Written task = Find the line containing "f_number: 4" in the records below. Copy exactly that line and each one after it, ending at the line containing "f_number: 1.5", and nothing more.

Input records =
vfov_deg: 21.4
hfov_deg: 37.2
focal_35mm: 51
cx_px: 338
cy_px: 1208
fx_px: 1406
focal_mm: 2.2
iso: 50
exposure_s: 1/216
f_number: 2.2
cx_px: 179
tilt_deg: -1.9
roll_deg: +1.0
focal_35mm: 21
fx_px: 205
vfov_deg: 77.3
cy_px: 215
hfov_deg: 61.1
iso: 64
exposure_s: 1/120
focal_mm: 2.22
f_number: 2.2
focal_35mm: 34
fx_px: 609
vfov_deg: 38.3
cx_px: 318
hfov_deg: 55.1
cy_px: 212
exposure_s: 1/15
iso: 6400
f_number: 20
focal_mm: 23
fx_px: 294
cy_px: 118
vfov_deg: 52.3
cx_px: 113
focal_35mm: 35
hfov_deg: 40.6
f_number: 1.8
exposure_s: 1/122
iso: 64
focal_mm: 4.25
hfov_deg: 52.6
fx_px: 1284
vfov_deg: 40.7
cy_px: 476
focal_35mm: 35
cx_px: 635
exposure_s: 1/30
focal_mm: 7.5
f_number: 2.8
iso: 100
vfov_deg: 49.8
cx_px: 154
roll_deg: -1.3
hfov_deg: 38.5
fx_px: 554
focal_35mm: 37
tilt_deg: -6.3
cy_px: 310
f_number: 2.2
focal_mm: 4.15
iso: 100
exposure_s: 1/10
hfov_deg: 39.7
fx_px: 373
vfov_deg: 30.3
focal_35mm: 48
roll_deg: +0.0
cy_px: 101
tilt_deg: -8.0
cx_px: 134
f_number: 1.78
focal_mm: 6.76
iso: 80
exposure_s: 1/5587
* * *
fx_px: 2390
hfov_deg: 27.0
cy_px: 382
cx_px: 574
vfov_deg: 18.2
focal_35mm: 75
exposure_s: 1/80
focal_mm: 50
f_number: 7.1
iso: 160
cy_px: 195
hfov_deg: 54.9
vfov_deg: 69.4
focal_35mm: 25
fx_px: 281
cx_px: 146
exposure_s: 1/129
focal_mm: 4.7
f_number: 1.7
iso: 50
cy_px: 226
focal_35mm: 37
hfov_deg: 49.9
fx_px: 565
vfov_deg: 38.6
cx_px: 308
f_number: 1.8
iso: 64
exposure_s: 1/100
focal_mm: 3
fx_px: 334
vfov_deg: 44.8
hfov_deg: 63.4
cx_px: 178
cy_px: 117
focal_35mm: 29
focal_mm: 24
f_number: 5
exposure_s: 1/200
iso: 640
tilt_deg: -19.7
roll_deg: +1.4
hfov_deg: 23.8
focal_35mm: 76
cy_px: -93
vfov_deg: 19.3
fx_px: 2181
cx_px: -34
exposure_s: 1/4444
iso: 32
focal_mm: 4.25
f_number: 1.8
...
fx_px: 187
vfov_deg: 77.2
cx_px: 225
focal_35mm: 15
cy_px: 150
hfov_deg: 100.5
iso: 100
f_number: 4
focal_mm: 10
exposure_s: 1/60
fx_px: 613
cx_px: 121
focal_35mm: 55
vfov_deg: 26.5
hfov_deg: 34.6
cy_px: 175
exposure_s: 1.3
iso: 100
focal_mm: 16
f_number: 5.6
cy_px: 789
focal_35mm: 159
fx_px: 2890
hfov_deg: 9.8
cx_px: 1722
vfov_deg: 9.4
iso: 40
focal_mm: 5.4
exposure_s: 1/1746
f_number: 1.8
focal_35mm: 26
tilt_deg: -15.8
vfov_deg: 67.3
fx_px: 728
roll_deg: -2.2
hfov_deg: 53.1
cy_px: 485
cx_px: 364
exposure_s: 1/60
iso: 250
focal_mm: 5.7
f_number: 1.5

Output for this task =
f_number: 4
focal_mm: 10
exposure_s: 1/60
fx_px: 613
cx_px: 121
focal_35mm: 55
vfov_deg: 26.5
hfov_deg: 34.6
cy_px: 175
exposure_s: 1.3
iso: 100
focal_mm: 16
f_number: 5.6
cy_px: 789
focal_35mm: 159
fx_px: 2890
hfov_deg: 9.8
cx_px: 1722
vfov_deg: 9.4
iso: 40
focal_mm: 5.4
exposure_s: 1/1746
f_number: 1.8
focal_35mm: 26
tilt_deg: -15.8
vfov_deg: 67.3
fx_px: 728
roll_deg: -2.2
hfov_deg: 53.1
cy_px: 485
cx_px: 364
exposure_s: 1/60
iso: 250
focal_mm: 5.7
f_number: 1.5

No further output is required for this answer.